**WHAT YOU ARE ASKED TO DO**
Can you rewrite all the entries below, substituting "page element" for each occurrence of "layout element" and leaving everything else as it is?

**EXCERPTED DATA**
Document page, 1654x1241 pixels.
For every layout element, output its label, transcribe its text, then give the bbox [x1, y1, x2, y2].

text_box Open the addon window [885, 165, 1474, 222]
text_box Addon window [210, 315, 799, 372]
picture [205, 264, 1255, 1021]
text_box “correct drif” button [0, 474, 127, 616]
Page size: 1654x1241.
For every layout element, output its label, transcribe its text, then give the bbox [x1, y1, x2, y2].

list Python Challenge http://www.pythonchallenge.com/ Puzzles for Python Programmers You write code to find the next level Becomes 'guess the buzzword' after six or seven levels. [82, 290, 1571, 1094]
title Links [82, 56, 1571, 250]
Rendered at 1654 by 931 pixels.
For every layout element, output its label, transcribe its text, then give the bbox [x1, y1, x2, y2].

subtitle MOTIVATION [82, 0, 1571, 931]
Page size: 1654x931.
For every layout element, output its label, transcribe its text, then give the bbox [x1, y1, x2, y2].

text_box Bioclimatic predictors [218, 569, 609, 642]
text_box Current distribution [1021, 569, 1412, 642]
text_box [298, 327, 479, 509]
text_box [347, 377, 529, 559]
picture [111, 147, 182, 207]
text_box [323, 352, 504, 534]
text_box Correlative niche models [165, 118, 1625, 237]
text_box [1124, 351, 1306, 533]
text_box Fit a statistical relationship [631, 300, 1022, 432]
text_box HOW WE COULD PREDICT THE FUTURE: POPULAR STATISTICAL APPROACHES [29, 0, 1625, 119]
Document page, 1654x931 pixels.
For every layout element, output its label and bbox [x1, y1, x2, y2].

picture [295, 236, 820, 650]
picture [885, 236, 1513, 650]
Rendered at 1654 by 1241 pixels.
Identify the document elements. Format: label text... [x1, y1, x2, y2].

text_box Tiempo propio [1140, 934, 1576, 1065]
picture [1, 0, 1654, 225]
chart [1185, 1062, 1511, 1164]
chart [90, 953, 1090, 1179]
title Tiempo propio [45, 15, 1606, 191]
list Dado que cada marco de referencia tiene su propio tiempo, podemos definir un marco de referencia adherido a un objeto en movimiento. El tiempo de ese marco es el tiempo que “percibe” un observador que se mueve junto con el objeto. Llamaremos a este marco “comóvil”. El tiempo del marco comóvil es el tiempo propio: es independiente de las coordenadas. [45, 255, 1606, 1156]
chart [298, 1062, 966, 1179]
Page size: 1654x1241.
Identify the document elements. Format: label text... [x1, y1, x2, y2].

**ANSWER TO THE PROBLEM**
Document page, 1654x1241 pixels.
For every page element, output its label, transcribe its text, then give the bbox [x1, y1, x2, y2].

text_box Open the addon window [885, 165, 1474, 222]
text_box Addon window [210, 315, 799, 372]
picture [205, 264, 1255, 1021]
text_box “correct drif” button [0, 474, 127, 616]
Page size: 1654x1241.
For every page element, output its label, transcribe its text, then give the bbox [x1, y1, x2, y2].

list Python Challenge http://www.pythonchallenge.com/ Puzzles for Python Programmers You write code to find the next level Becomes 'guess the buzzword' after six or seven levels. [82, 290, 1571, 1094]
title Links [82, 56, 1571, 250]
Rendered at 1654 by 931 pixels.
For every page element, output its label, transcribe its text, then give the bbox [x1, y1, x2, y2].

subtitle MOTIVATION [82, 0, 1571, 931]
Page size: 1654x931.
For every page element, output its label, transcribe its text, then give the bbox [x1, y1, x2, y2].

text_box Bioclimatic predictors [218, 569, 609, 642]
text_box Current distribution [1021, 569, 1412, 642]
text_box [298, 327, 479, 509]
text_box [347, 377, 529, 559]
picture [111, 147, 182, 207]
text_box [323, 352, 504, 534]
text_box Correlative niche models [165, 118, 1625, 237]
text_box [1124, 351, 1306, 533]
text_box Fit a statistical relationship [631, 300, 1022, 432]
text_box HOW WE COULD PREDICT THE FUTURE: POPULAR STATISTICAL APPROACHES [29, 0, 1625, 119]
Document page, 1654x931 pixels.
For every page element, output its label and bbox [x1, y1, x2, y2].

picture [295, 236, 820, 650]
picture [885, 236, 1513, 650]
Rendered at 1654 by 1241 pixels.
Identify the document elements. Format: label text... [x1, y1, x2, y2].

text_box Tiempo propio [1140, 934, 1576, 1065]
picture [1, 0, 1654, 225]
chart [1185, 1062, 1511, 1164]
chart [90, 953, 1090, 1179]
title Tiempo propio [45, 15, 1606, 191]
list Dado que cada marco de referencia tiene su propio tiempo, podemos definir un marco de referencia adherido a un objeto en movimiento. El tiempo de ese marco es el tiempo que “percibe” un observador que se mueve junto con el objeto. Llamaremos a este marco “comóvil”. El tiempo del marco comóvil es el tiempo propio: es independiente de las coordenadas. [45, 255, 1606, 1156]
chart [298, 1062, 966, 1179]
Page size: 1654x1241.
Identify the document elements. Format: label text... [x1, y1, x2, y2].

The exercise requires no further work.